Local bamboo ketchup now available
As the Government moves to further the development of the bamboo industry, Jamaica Promotions Corporation (JAMPRO) is currently encouraging investors to take advantage of the commercial opportunities of byproducts in the sector.
Already, there is organic bamboo charcoal on the market, and the latest innovation is bamboo tomato ketchup, which was developed by a recent university graduate and head of Jamdun' Food Processing, Chevaughn Bowen. Several other value-added products are being looked at by the Bamboo and Indigenous Materials Advisory Council (BIMAC), spearheaded by the Bureau of Standards Jamaica (BSJ). Bowen said he got the idea to make the bamboo tomato ketchup while in discussion with director of special projects at the BSJ, Gladstone Rose, who heads the Government's bamboo programme.
He then went to China to have a firsthand look at that country's bamboo industry and to do further expert research on the properties in edible bamboo shoots. After he returned, he began producing the bamboo ketchup, which is available locally. The young innovator, who copped the 2010 Jamaica Manufacturers' Association (JMA) top prize for his hot and spicy barbi-fry sauce, says young people who have innovative business ideas should ensure that they are written and placed in the marketplace for development.
Ideas and implementation
"Idea on paper is no idea at all. Putting a prototype together, and trying to get it out there in the market is best. Your idea sitting on paper, it makes no sense. I believe that everybody coming from university should have that state of mind, to become innovative," he said. For the state minister in the Ministry of Industry, Investment and Commerce, Sharon Ffolkes-Abrahams, bamboo ketchup is the first of its kind in the world, offering a number of vitamins.

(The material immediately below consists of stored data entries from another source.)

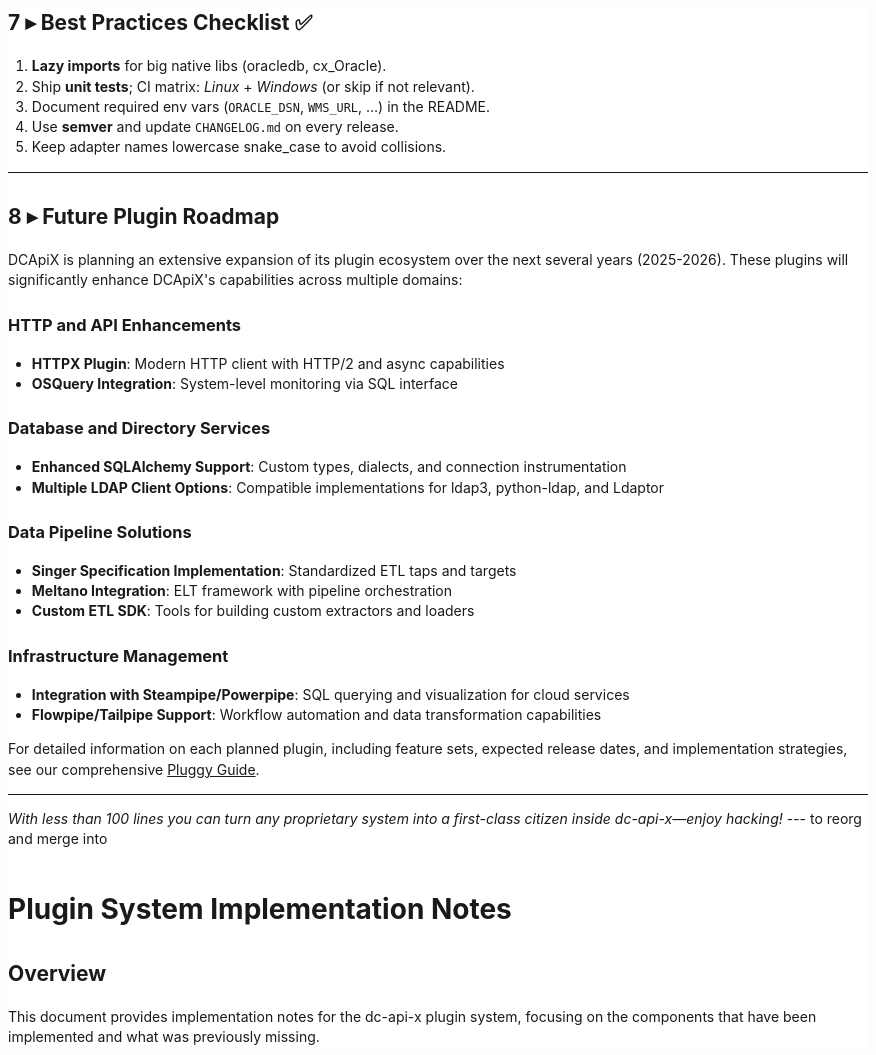 ## 7 ▸ Best Practices Checklist ✅

1. **Lazy imports** for big native libs (oracledb, cx\_Oracle).
2. Ship **unit tests**; CI matrix: *Linux* + *Windows* (or skip if not relevant).
3. Document required env vars (`ORACLE_DSN`, `WMS_URL`, …) in the README.
4. Use **semver** and update `CHANGELOG.md` on every release.
5. Keep adapter names lowercase snake\_case to avoid collisions.

---

## 8 ▸ Future Plugin Roadmap

DCApiX is planning an extensive expansion of its plugin ecosystem over the next several years (2025-2026). These plugins will significantly enhance DCApiX's capabilities across multiple domains:

### HTTP and API Enhancements

- **HTTPX Plugin**: Modern HTTP client with HTTP/2 and async capabilities
- **OSQuery Integration**: System-level monitoring via SQL interface

### Database and Directory Services

- **Enhanced SQLAlchemy Support**: Custom types, dialects, and connection instrumentation
- **Multiple LDAP Client Options**: Compatible implementations for ldap3, python-ldap, and Ldaptor

### Data Pipeline Solutions

- **Singer Specification Implementation**: Standardized ETL taps and targets
- **Meltano Integration**: ELT framework with pipeline orchestration
- **Custom ETL SDK**: Tools for building custom extractors and loaders

### Infrastructure Management

- **Integration with Steampipe/Powerpipe**: SQL querying and visualization for cloud services
- **Flowpipe/Tailpipe Support**: Workflow automation and data transformation capabilities

For detailed information on each planned plugin, including feature sets, expected release dates, and implementation strategies, see our comprehensive [Pluggy Guide](15-pluggy.md#future-plugin-roadmap).

---

*With less than 100 lines you can turn any proprietary system into a first-class
citizen inside dc-api-x—enjoy hacking!*
--- to reorg and merge into

# Plugin System Implementation Notes

## Overview

This document provides implementation notes for the dc-api-x plugin system, focusing on the components that have been implemented and what was previously missing.
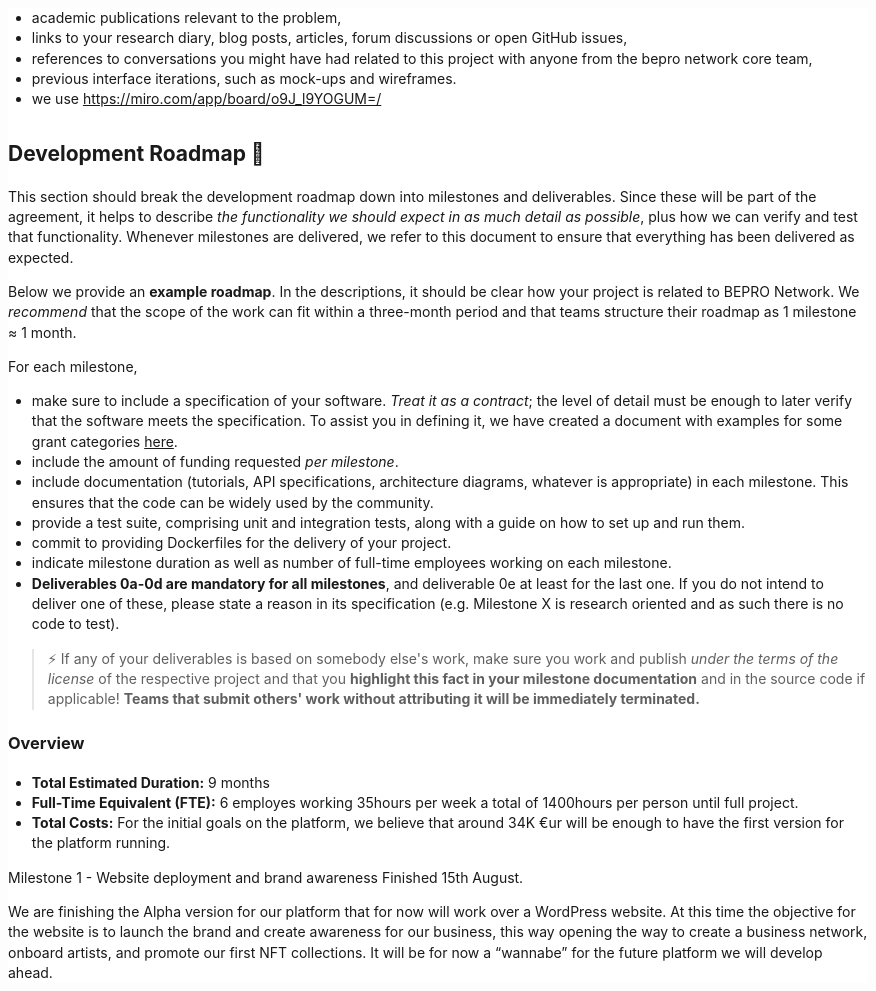 * academic publications relevant to the problem,
* links to your research diary, blog posts, articles, forum discussions or open GitHub issues,
* references to conversations you might have had related to this project with anyone from the bepro network core team,
* previous interface iterations, such as mock-ups and wireframes.
* we use https://miro.com/app/board/o9J_l9YOGUM=/

## Development Roadmap :nut_and_bolt:

This section should break the development roadmap down into milestones and deliverables. Since these will be part of the agreement, it helps to describe _the functionality we should expect in as much detail as possible_, plus how we can verify and test that functionality. Whenever milestones are delivered, we refer to this document to ensure that everything has been delivered as expected.

Below we provide an **example roadmap**. In the descriptions, it should be clear how your project is related to BEPRO Network. We _recommend_ that the scope of the work can fit within a three-month period and that teams structure their roadmap as 1 milestone ≈ 1 month.

For each milestone,

* make sure to include a specification of your software. _Treat it as a contract_; the level of detail must be enough to later verify that the software meets the specification.
To assist you in defining it, we have created a document with examples for some grant categories [here](../docs/grant_guidelines_per_category.md).
* include the amount of funding requested _per milestone_.
* include documentation (tutorials, API specifications, architecture diagrams, whatever is appropriate) in each milestone. This ensures that the code can be widely used by the community.
* provide a test suite, comprising unit and integration tests, along with a guide on how to set up and run them.
* commit to providing Dockerfiles for the delivery of your project.
* indicate milestone duration as well as number of full-time employees working on each milestone.
* **Deliverables 0a-0d are mandatory for all milestones**, and deliverable 0e at least for the last one. If you do not intend to deliver one of these, please state a reason in its specification (e.g. Milestone X is research oriented and as such there is no code to test).

> :zap: If any of your deliverables is based on somebody else's work, make sure you work and publish _under the terms of the license_ of the respective project and that you **highlight this fact in your milestone documentation** and in the source code if applicable! **Teams that submit others' work without attributing it will be immediately terminated.**

### Overview

* **Total Estimated Duration:** 9 months 
* **Full-Time Equivalent (FTE):**  6 employes working 35hours per week a total of 1400hours per person until full project.
* **Total Costs:** For the initial goals on the platform, we believe that around 34K €ur will be enough to have the first version for the platform running.

Milestone 1 - Website deployment and brand awareness
Finished 15th August.

We are finishing the Alpha version for our platform that for now will work over a WordPress website.
At this time the objective for the website is to launch the brand and create awareness for our business, this way opening the way to create a business network, onboard artists, and promote our first NFT collections.
It will be for now a “wannabe” for the future platform we will develop ahead.
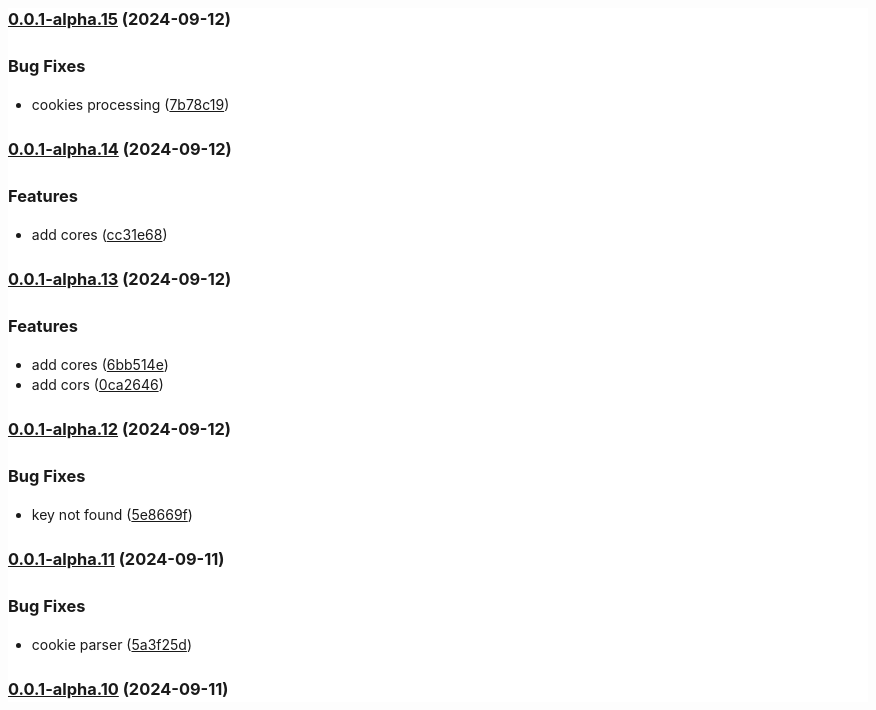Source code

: ### [0.0.1-alpha.15](https://github.com/DIG-Network/dig-content-server/compare/v0.0.1-alpha.14...v0.0.1-alpha.15) (2024-09-12)


### Bug Fixes

* cookies processing ([7b78c19](https://github.com/DIG-Network/dig-content-server/commit/7b78c19e3e3869b13d3f72fdeb9acf419bc7b9db))

### [0.0.1-alpha.14](https://github.com/DIG-Network/dig-content-server/compare/v0.0.1-alpha.13...v0.0.1-alpha.14) (2024-09-12)


### Features

* add cores ([cc31e68](https://github.com/DIG-Network/dig-content-server/commit/cc31e682c44b5922132481fae72f3c77c13849bb))

### [0.0.1-alpha.13](https://github.com/DIG-Network/dig-content-server/compare/v0.0.1-alpha.12...v0.0.1-alpha.13) (2024-09-12)


### Features

* add cores ([6bb514e](https://github.com/DIG-Network/dig-content-server/commit/6bb514e34ad81a135dcff236dfc4bf6ed18f222e))
* add cors ([0ca2646](https://github.com/DIG-Network/dig-content-server/commit/0ca264642012585033c261e720fae730aa553470))

### [0.0.1-alpha.12](https://github.com/DIG-Network/dig-content-server/compare/v0.0.1-alpha.11...v0.0.1-alpha.12) (2024-09-12)


### Bug Fixes

* key not found ([5e8669f](https://github.com/DIG-Network/dig-content-server/commit/5e8669fc16b7d1deb21753d16757315bee4fcea8))

### [0.0.1-alpha.11](https://github.com/DIG-Network/dig-content-server/compare/v0.0.1-alpha.10...v0.0.1-alpha.11) (2024-09-11)


### Bug Fixes

* cookie parser ([5a3f25d](https://github.com/DIG-Network/dig-content-server/commit/5a3f25d564a306a6112657c4864d062cc9259f7a))

### [0.0.1-alpha.10](https://github.com/DIG-Network/dig-content-server/compare/v0.0.1-alpha.9...v0.0.1-alpha.10) (2024-09-11)
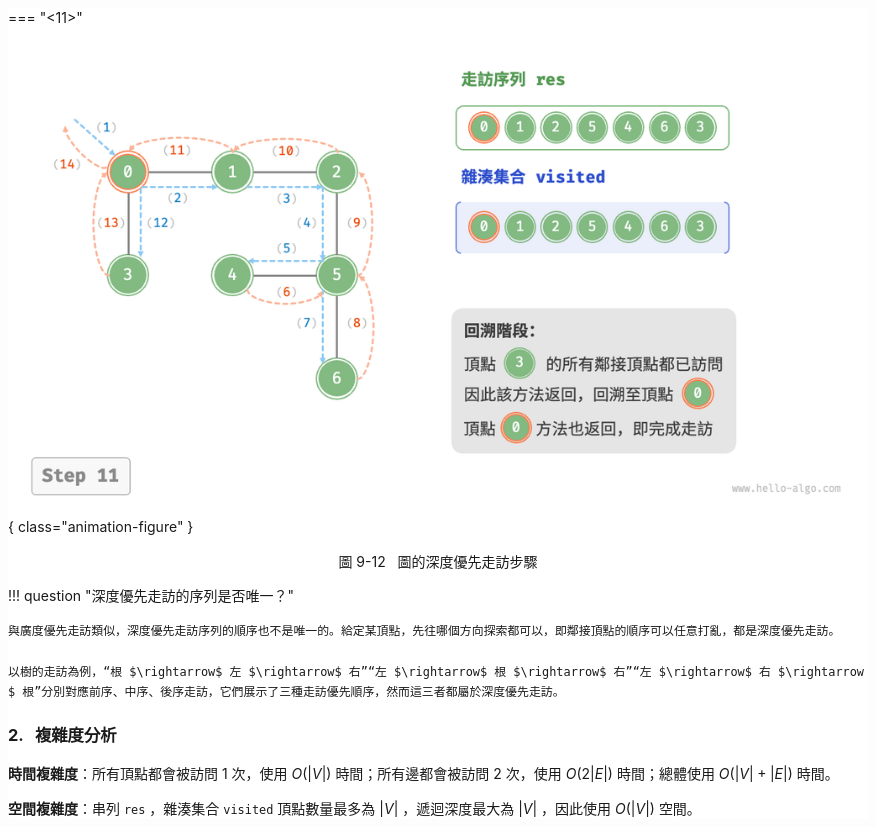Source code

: === "<11>"
    ![graph_dfs_step11](graph_traversal.assets/graph_dfs_step11.png){ class="animation-figure" }

<p align="center"> 圖 9-12 &nbsp; 圖的深度優先走訪步驟 </p>

!!! question "深度優先走訪的序列是否唯一？"

    與廣度優先走訪類似，深度優先走訪序列的順序也不是唯一的。給定某頂點，先往哪個方向探索都可以，即鄰接頂點的順序可以任意打亂，都是深度優先走訪。
    
    以樹的走訪為例，“根 $\rightarrow$ 左 $\rightarrow$ 右”“左 $\rightarrow$ 根 $\rightarrow$ 右”“左 $\rightarrow$ 右 $\rightarrow$ 根”分別對應前序、中序、後序走訪，它們展示了三種走訪優先順序，然而這三者都屬於深度優先走訪。

### 2. &nbsp; 複雜度分析

**時間複雜度**：所有頂點都會被訪問 $1$ 次，使用 $O(|V|)$ 時間；所有邊都會被訪問 $2$ 次，使用 $O(2|E|)$ 時間；總體使用 $O(|V| + |E|)$ 時間。

**空間複雜度**：串列 `res` ，雜湊集合 `visited` 頂點數量最多為 $|V|$ ，遞迴深度最大為 $|V|$ ，因此使用 $O(|V|)$ 空間。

"This is one of the products for diversification, our own bamboo indigenous ketchup. There are several things that we can do with bamboo... there is bamboo pharmaceutical, the bamboo charcoal, bamboo flooring, furniture, bamboo to feed animals, and the bamboo fabric that is in demand, fetching a high price on the world market," she said. She was speaking at the recent opening of the first bamboo charcoal factory in Pembroke Hall, St Mary.
"We are looking at the tourism industry, because instead of buying and selling things from other countries to our tourists, we can give them authentic Jamaican products, made in Jamaica. That is what people want when they come on a vacation," Ffolkes-Abrahams said. Meanwhile, export development manager at JAMPRO, Marlene Porter, says the bamboo ketchup will be showcased at an upcoming business show in Montego Bay.